### Records shown
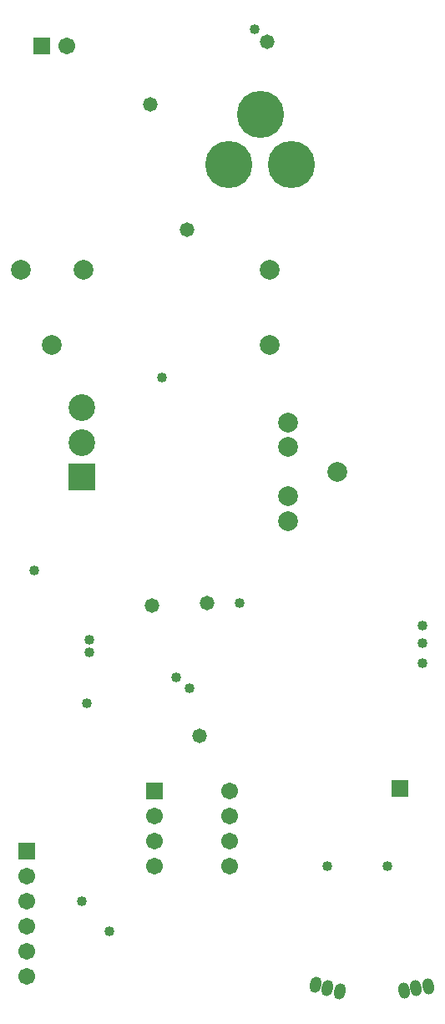
<source format=gbs>
%FSTAX24Y24*%
%MOIN*%
G70*
G01*
G75*
G04 Layer_Color=16711935*
%ADD10R,0.0512X0.0394*%
%ADD11R,0.0256X0.0472*%
%ADD12R,0.0394X0.0512*%
%ADD13R,0.0709X0.0709*%
%ADD14O,0.0906X0.0236*%
%ADD15R,0.0984X0.0512*%
%ADD16R,0.0374X0.0315*%
%ADD17R,0.0630X0.0630*%
%ADD18R,0.0945X0.0236*%
%ADD19O,0.0945X0.0236*%
%ADD20R,0.1004X0.1299*%
%ADD21R,0.1004X0.0374*%
%ADD22R,0.0472X0.0512*%
%ADD23R,0.0394X0.0591*%
%ADD24O,0.0394X0.0591*%
%ADD25C,0.0100*%
%ADD26C,0.0250*%
%ADD27C,0.0600*%
%ADD28C,0.0300*%
%ADD29C,0.0400*%
%ADD30C,0.0060*%
%ADD31C,0.0080*%
%ADD32C,0.0591*%
%ADD33R,0.0591X0.0591*%
%ADD34C,0.1800*%
%ADD35R,0.0591X0.0591*%
G04:AMPARAMS|DCode=36|XSize=37.4mil|YSize=57.1mil|CornerRadius=0mil|HoleSize=0mil|Usage=FLASHONLY|Rotation=10.000|XOffset=0mil|YOffset=0mil|HoleType=Round|Shape=Round|*
%AMOVALD36*
21,1,0.0197,0.0374,0.0000,0.0000,100.0*
1,1,0.0374,0.0017,-0.0097*
1,1,0.0374,-0.0017,0.0097*
%
%ADD36OVALD36*%

G04:AMPARAMS|DCode=37|XSize=37.4mil|YSize=57.1mil|CornerRadius=0mil|HoleSize=0mil|Usage=FLASHONLY|Rotation=345.000|XOffset=0mil|YOffset=0mil|HoleType=Round|Shape=Round|*
%AMOVALD37*
21,1,0.0197,0.0374,0.0000,0.0000,75.0*
1,1,0.0374,-0.0025,-0.0095*
1,1,0.0374,0.0025,0.0095*
%
%ADD37OVALD37*%

%ADD38C,0.0984*%
%ADD39R,0.0984X0.0984*%
%ADD40C,0.0709*%
%ADD41C,0.0320*%
%ADD42C,0.0500*%
%ADD43R,0.0592X0.0474*%
%ADD44R,0.0336X0.0552*%
%ADD45R,0.0474X0.0592*%
%ADD46R,0.0789X0.0789*%
%ADD47O,0.0986X0.0316*%
%ADD48R,0.1064X0.0592*%
%ADD49R,0.0454X0.0395*%
%ADD50R,0.0710X0.0710*%
%ADD51R,0.1025X0.0316*%
%ADD52O,0.1025X0.0316*%
%ADD53R,0.1084X0.1379*%
%ADD54R,0.1084X0.0454*%
%ADD55R,0.0552X0.0592*%
%ADD56R,0.0474X0.0671*%
%ADD57O,0.0474X0.0671*%
%ADD58C,0.0671*%
%ADD59R,0.0671X0.0671*%
%ADD60C,0.1880*%
%ADD61R,0.0671X0.0671*%
G04:AMPARAMS|DCode=62|XSize=45.4mil|YSize=65.1mil|CornerRadius=0mil|HoleSize=0mil|Usage=FLASHONLY|Rotation=10.000|XOffset=0mil|YOffset=0mil|HoleType=Round|Shape=Round|*
%AMOVALD62*
21,1,0.0197,0.0454,0.0000,0.0000,100.0*
1,1,0.0454,0.0017,-0.0097*
1,1,0.0454,-0.0017,0.0097*
%
%ADD62OVALD62*%

G04:AMPARAMS|DCode=63|XSize=45.4mil|YSize=65.1mil|CornerRadius=0mil|HoleSize=0mil|Usage=FLASHONLY|Rotation=345.000|XOffset=0mil|YOffset=0mil|HoleType=Round|Shape=Round|*
%AMOVALD63*
21,1,0.0197,0.0454,0.0000,0.0000,75.0*
1,1,0.0454,-0.0025,-0.0095*
1,1,0.0454,0.0025,0.0095*
%
%ADD63OVALD63*%

%ADD64C,0.1064*%
%ADD65R,0.1064X0.1064*%
%ADD66C,0.0789*%
%ADD67C,0.0400*%
%ADD68C,0.0580*%
D58*
X194Y1398D02*
D03*
Y1408D02*
D03*
Y1418D02*
D03*
Y1428D02*
D03*
X191Y1398D02*
D03*
Y1408D02*
D03*
Y1418D02*
D03*
X1859Y1354D02*
D03*
Y1364D02*
D03*
Y1374D02*
D03*
Y1384D02*
D03*
Y1394D02*
D03*
X187475Y172539D02*
D03*
D59*
X191Y1428D02*
D03*
X2008Y1429D02*
D03*
X186475Y172539D02*
D03*
D60*
X193955Y167815D02*
D03*
X196455D02*
D03*
X195205Y169815D02*
D03*
D61*
X1859Y1404D02*
D03*
D62*
X200943Y134851D02*
D03*
X201435Y134937D02*
D03*
X201928Y135024D02*
D03*
D63*
X197409Y135067D02*
D03*
X197892Y134937D02*
D03*
X198375Y134808D02*
D03*
D64*
X1881Y1581D02*
D03*
Y156722D02*
D03*
D65*
Y155344D02*
D03*
D66*
X1956Y1636D02*
D03*
Y1606D02*
D03*
X186899D02*
D03*
X185639Y1636D02*
D03*
X188159D02*
D03*
X196332Y156534D02*
D03*
Y154566D02*
D03*
Y157519D02*
D03*
Y153581D02*
D03*
X1983Y15555D02*
D03*
D67*
X1944Y1503D02*
D03*
X19185Y14735D02*
D03*
X1924Y1469D02*
D03*
X2017Y1479D02*
D03*
Y1487D02*
D03*
Y1494D02*
D03*
X1884Y14835D02*
D03*
Y14885D02*
D03*
X1883Y1463D02*
D03*
X2003Y1398D02*
D03*
X1979D02*
D03*
X1881Y1384D02*
D03*
X1862Y1516D02*
D03*
X1892Y1372D02*
D03*
X1913Y1593D02*
D03*
X195Y1732D02*
D03*
D68*
X1955Y1727D02*
D03*
X1923Y1652D02*
D03*
X1931Y1503D02*
D03*
X1928Y145D02*
D03*
X1909Y1502D02*
D03*
X190829Y1702D02*
D03*
M02*

</source>
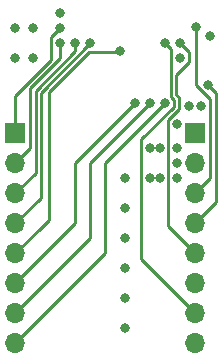
<source format=gbr>
%TF.GenerationSoftware,KiCad,Pcbnew,7.0.8*%
%TF.CreationDate,2023-10-11T21:25:33+02:00*%
%TF.ProjectId,test_sr,74657374-5f73-4722-9e6b-696361645f70,rev?*%
%TF.SameCoordinates,Original*%
%TF.FileFunction,Copper,L4,Bot*%
%TF.FilePolarity,Positive*%
%FSLAX46Y46*%
G04 Gerber Fmt 4.6, Leading zero omitted, Abs format (unit mm)*
G04 Created by KiCad (PCBNEW 7.0.8) date 2023-10-11 21:25:33*
%MOMM*%
%LPD*%
G01*
G04 APERTURE LIST*
%TA.AperFunction,ComponentPad*%
%ADD10R,1.700000X1.700000*%
%TD*%
%TA.AperFunction,ComponentPad*%
%ADD11O,1.700000X1.700000*%
%TD*%
%TA.AperFunction,ViaPad*%
%ADD12C,0.800000*%
%TD*%
%TA.AperFunction,Conductor*%
%ADD13C,0.250000*%
%TD*%
G04 APERTURE END LIST*
D10*
%TO.P,J1,1,Pin_1*%
%TO.N,/QA*%
X45720000Y-55880000D03*
D11*
%TO.P,J1,2,Pin_2*%
%TO.N,/QB*%
X45720000Y-58420000D03*
%TO.P,J1,3,Pin_3*%
%TO.N,/QC*%
X45720000Y-60960000D03*
%TO.P,J1,4,Pin_4*%
%TO.N,/QD*%
X45720000Y-63500000D03*
%TO.P,J1,5,Pin_5*%
%TO.N,/QE*%
X45720000Y-66040000D03*
%TO.P,J1,6,Pin_6*%
%TO.N,/QF*%
X45720000Y-68580000D03*
%TO.P,J1,7,Pin_7*%
%TO.N,/QG*%
X45720000Y-71120000D03*
%TO.P,J1,8,Pin_8*%
%TO.N,/QH*%
X45720000Y-73660000D03*
%TD*%
D10*
%TO.P,J2,1,Pin_1*%
%TO.N,GND*%
X60960000Y-55880000D03*
D11*
%TO.P,J2,2,Pin_2*%
%TO.N,+3.3V*%
X60960000Y-58420000D03*
%TO.P,J2,3,Pin_3*%
%TO.N,/SEROUT*%
X60960000Y-60960000D03*
%TO.P,J2,4,Pin_4*%
%TO.N,/N_SR_CLR*%
X60960000Y-63500000D03*
%TO.P,J2,5,Pin_5*%
%TO.N,/R_CLK*%
X60960000Y-66040000D03*
%TO.P,J2,6,Pin_6*%
%TO.N,/SR_CLK*%
X60960000Y-68580000D03*
%TO.P,J2,7,Pin_7*%
%TO.N,/N_OE*%
X60960000Y-71120000D03*
%TO.P,J2,8,Pin_8*%
%TO.N,/SER*%
X60960000Y-73660000D03*
%TD*%
D12*
%TO.N,GND*%
X59436000Y-55118000D03*
X60452000Y-53594000D03*
X61468000Y-53594000D03*
%TO.N,+3.3V*%
X57112500Y-59690000D03*
X57949500Y-59690000D03*
X57949500Y-57150000D03*
X57112500Y-57150000D03*
X59436000Y-59690000D03*
X59436000Y-57150000D03*
X59436000Y-58420000D03*
X47244000Y-49530000D03*
X47244000Y-46990000D03*
%TO.N,/SEROUT*%
X61033149Y-46916850D03*
%TO.N,GND*%
X62230000Y-47625000D03*
X54990000Y-67310000D03*
X54990000Y-62230000D03*
X54990000Y-59690000D03*
X54990000Y-64770000D03*
X59690000Y-49530000D03*
X45720000Y-49530000D03*
X45720000Y-46990000D03*
X54990000Y-69850000D03*
X54990000Y-72390000D03*
%TO.N,+3.3V*%
X49530000Y-45720000D03*
%TO.N,/QA*%
X49530000Y-46990000D03*
%TO.N,/QB*%
X49530000Y-48260000D03*
%TO.N,/QC*%
X50800000Y-48260000D03*
%TO.N,/QD*%
X52070000Y-48260000D03*
%TO.N,/QE*%
X54610000Y-48895000D03*
%TO.N,/QF*%
X55880000Y-53340000D03*
%TO.N,/QG*%
X57150000Y-53340000D03*
%TO.N,/QH*%
X58420000Y-53340000D03*
%TO.N,/N_SR_CLR*%
X62020750Y-51771250D03*
%TO.N,/R_CLK*%
X59690000Y-48260000D03*
%TO.N,/N_OE*%
X58420000Y-48260000D03*
%TD*%
D13*
%TO.N,/N_OE*%
X56388000Y-56397305D02*
X56388000Y-66548000D01*
X56388000Y-66548000D02*
X60960000Y-71120000D01*
X58870000Y-52764695D02*
X59145000Y-53039695D01*
X59145000Y-53039695D02*
X59145000Y-53640305D01*
X59145000Y-53640305D02*
X56388000Y-56397305D01*
X58870000Y-48710000D02*
X58870000Y-52764695D01*
X58420000Y-48260000D02*
X58870000Y-48710000D01*
%TO.N,/R_CLK*%
X58674000Y-63754000D02*
X60960000Y-66040000D01*
X58674000Y-54747701D02*
X58674000Y-63754000D01*
X59320000Y-52578299D02*
X59595000Y-52853299D01*
X59320000Y-50925305D02*
X59320000Y-52578299D01*
X59595000Y-52853299D02*
X59595000Y-53826701D01*
X59595000Y-53826701D02*
X58674000Y-54747701D01*
X60415000Y-49830305D02*
X59320000Y-50925305D01*
X60415000Y-48985000D02*
X60415000Y-49830305D01*
X59690000Y-48260000D02*
X60415000Y-48985000D01*
%TO.N,/N_SR_CLR*%
X62738000Y-52488500D02*
X62738000Y-61722000D01*
X62738000Y-61722000D02*
X60960000Y-63500000D01*
X62020750Y-51771250D02*
X62738000Y-52488500D01*
%TO.N,/QA*%
X48768000Y-49652812D02*
X45720000Y-52700812D01*
X45720000Y-52700812D02*
X45720000Y-55880000D01*
X48768000Y-47752000D02*
X48768000Y-49652812D01*
X49530000Y-46990000D02*
X48768000Y-47752000D01*
%TO.N,/QB*%
X49530000Y-49527208D02*
X49530000Y-48260000D01*
X46990000Y-52067208D02*
X49530000Y-49527208D01*
X45720000Y-58420000D02*
X46990000Y-57150000D01*
X46990000Y-57150000D02*
X46990000Y-52067208D01*
%TO.N,/QC*%
X50800000Y-48893604D02*
X50800000Y-48260000D01*
X47440000Y-52253604D02*
X50800000Y-48893604D01*
X45720000Y-60960000D02*
X47440000Y-59240000D01*
X47440000Y-59240000D02*
X47440000Y-52253604D01*
%TO.N,/SEROUT*%
X62230000Y-59690000D02*
X60960000Y-60960000D01*
X62230000Y-53005805D02*
X62230000Y-59690000D01*
X61033149Y-51808954D02*
X62230000Y-53005805D01*
X61033149Y-46916850D02*
X61033149Y-51808954D01*
%TO.N,/QB*%
X45720000Y-58420000D02*
X46353604Y-58420000D01*
%TO.N,/QD*%
X47890000Y-52440000D02*
X47890000Y-61330000D01*
X47890000Y-61330000D02*
X45720000Y-63500000D01*
X52070000Y-48260000D02*
X47890000Y-52440000D01*
%TO.N,/QE*%
X47942500Y-63817500D02*
X45720000Y-66040000D01*
X48578198Y-63181802D02*
X47942500Y-63817500D01*
X51981396Y-48985000D02*
X48578198Y-52388198D01*
X48578198Y-52388198D02*
X48578198Y-63181802D01*
X54610000Y-48895000D02*
X54520000Y-48985000D01*
X54520000Y-48985000D02*
X51981396Y-48985000D01*
%TO.N,/QF*%
X50800000Y-63500001D02*
X45720000Y-68580000D01*
X50800000Y-58420000D02*
X50800000Y-63500001D01*
X55880000Y-53340000D02*
X50800000Y-58420000D01*
%TO.N,/QG*%
X52070000Y-64770000D02*
X45720000Y-71120000D01*
X52070000Y-58420000D02*
X52070000Y-64770000D01*
X57150000Y-53340000D02*
X52070000Y-58420000D01*
%TO.N,/QH*%
X58420000Y-53340000D02*
X53340000Y-58420000D01*
X53340000Y-58420000D02*
X53340000Y-66040000D01*
X53340000Y-66040000D02*
X45720000Y-73660000D01*
%TD*%
M02*

</source>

### Work instructions
Within the material, how many lines hold the string "AperFunction"? Give the number by itself.

### Result of this exercise
4